## Requirement
This exercise requires an exact copy of each line from the one containing "144 | 368 |" down to the last line below.

## Material for this exercise
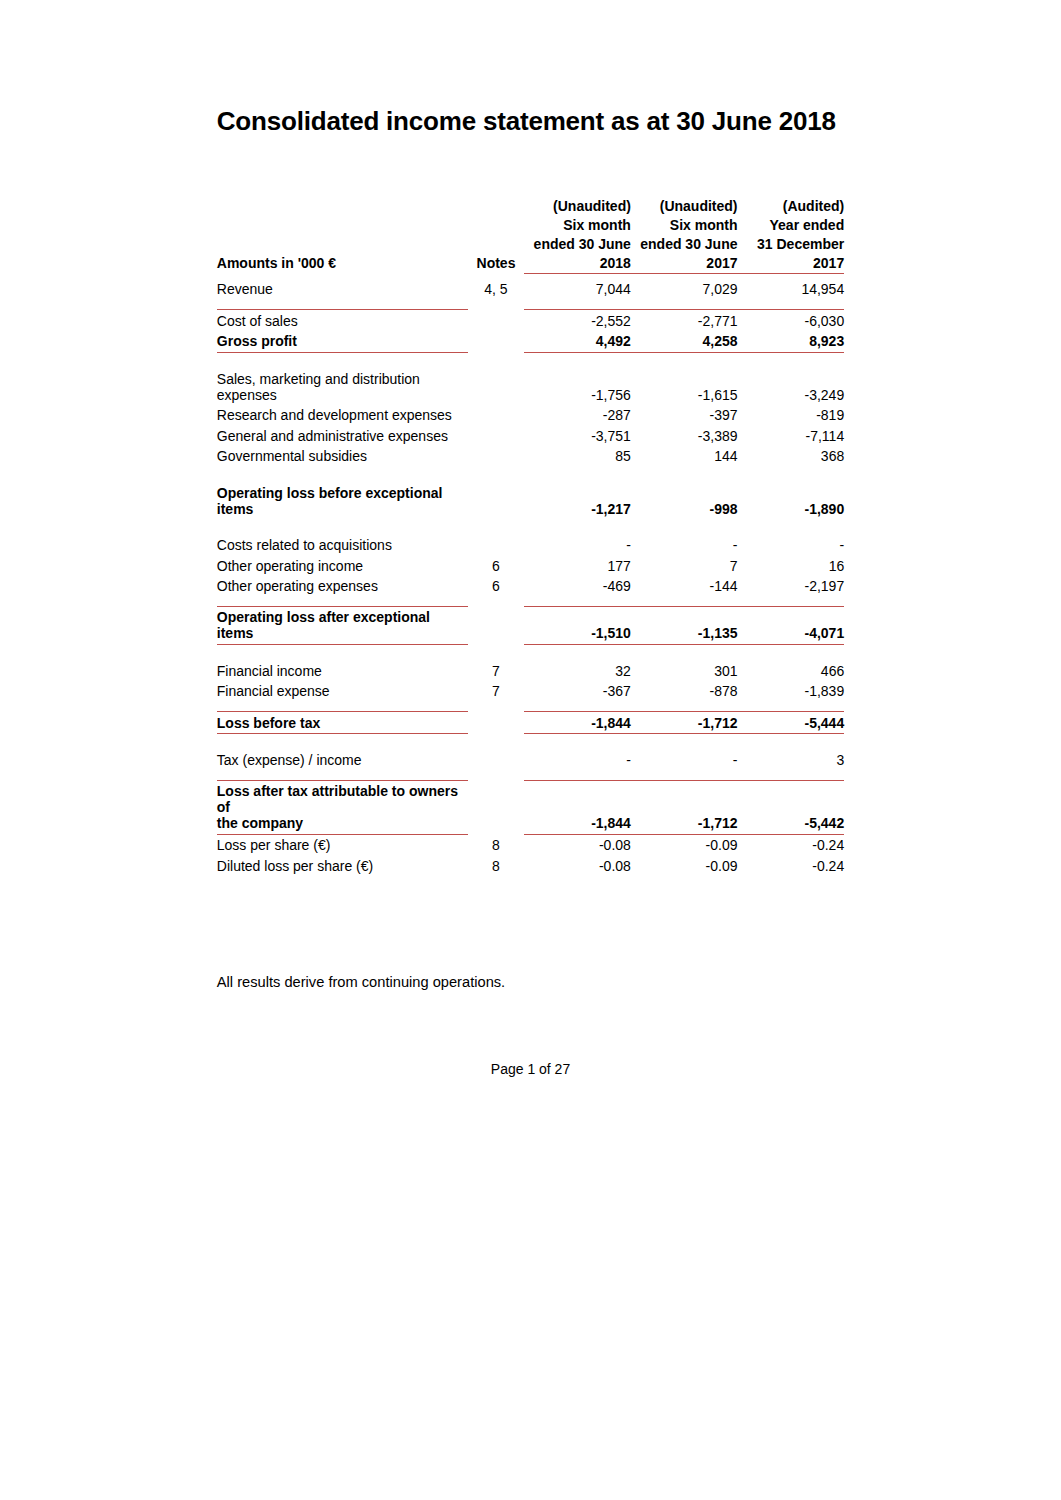Consolidated income statement as at 30 June 2018
| | | (Unaudited) | (Unaudited) | (Audited) |
| | | Six month | Six month | Year ended |
| | | ended 30 June | ended 30 June | 31 December |
| Amounts in '000 € | Notes | 2018 | 2017 | 2017 |
| Revenue | 4, 5 | 7,044 | 7,029 | 14,954 |
| Cost of sales | | -2,552 | -2,771 | -6,030 |
| Gross profit | | 4,492 | 4,258 | 8,923 |
| Sales, marketing and distribution expenses | | -1,756 | -1,615 | -3,249 |
| Research and development expenses | | -287 | -397 | -819 |
| General and administrative expenses | | -3,751 | -3,389 | -7,114 |
| Governmental subsidies | | 85 | 144 | 368 |
| Operating loss before exceptional items | | -1,217 | -998 | -1,890 |
| Costs related to acquisitions | | - | - | - |
| Other operating income | 6 | 177 | 7 | 16 |
| Other operating expenses | 6 | -469 | -144 | -2,197 |
| Operating loss after exceptional items | | -1,510 | -1,135 | -4,071 |
| Financial income | 7 | 32 | 301 | 466 |
| Financial expense | 7 | -367 | -878 | -1,839 |
| Loss before tax | | -1,844 | -1,712 | -5,444 |
| Tax (expense) / income | | - | - | 3 |
| Loss after tax attributable to owners of the company | | -1,844 | -1,712 | -5,442 |
| Loss per share (€) | 8 | -0.08 | -0.09 | -0.24 |
| Diluted loss per share (€) | 8 | -0.08 | -0.09 | -0.24 |
All results derive from continuing operations.
Page 1 of 27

## Problem solution
| Governmental subsidies | | 85 | 144 | 368 |
| Operating loss before exceptional items | | -1,217 | -998 | -1,890 |
| Costs related to acquisitions | | - | - | - |
| Other operating income | 6 | 177 | 7 | 16 |
| Other operating expenses | 6 | -469 | -144 | -2,197 |
| Operating loss after exceptional items | | -1,510 | -1,135 | -4,071 |
| Financial income | 7 | 32 | 301 | 466 |
| Financial expense | 7 | -367 | -878 | -1,839 |
| Loss before tax | | -1,844 | -1,712 | -5,444 |
| Tax (expense) / income | | - | - | 3 |
| Loss after tax attributable to owners of the company | | -1,844 | -1,712 | -5,442 |
| Loss per share (€) | 8 | -0.08 | -0.09 | -0.24 |
| Diluted loss per share (€) | 8 | -0.08 | -0.09 | -0.24 |
All results derive from continuing operations.
Page 1 of 27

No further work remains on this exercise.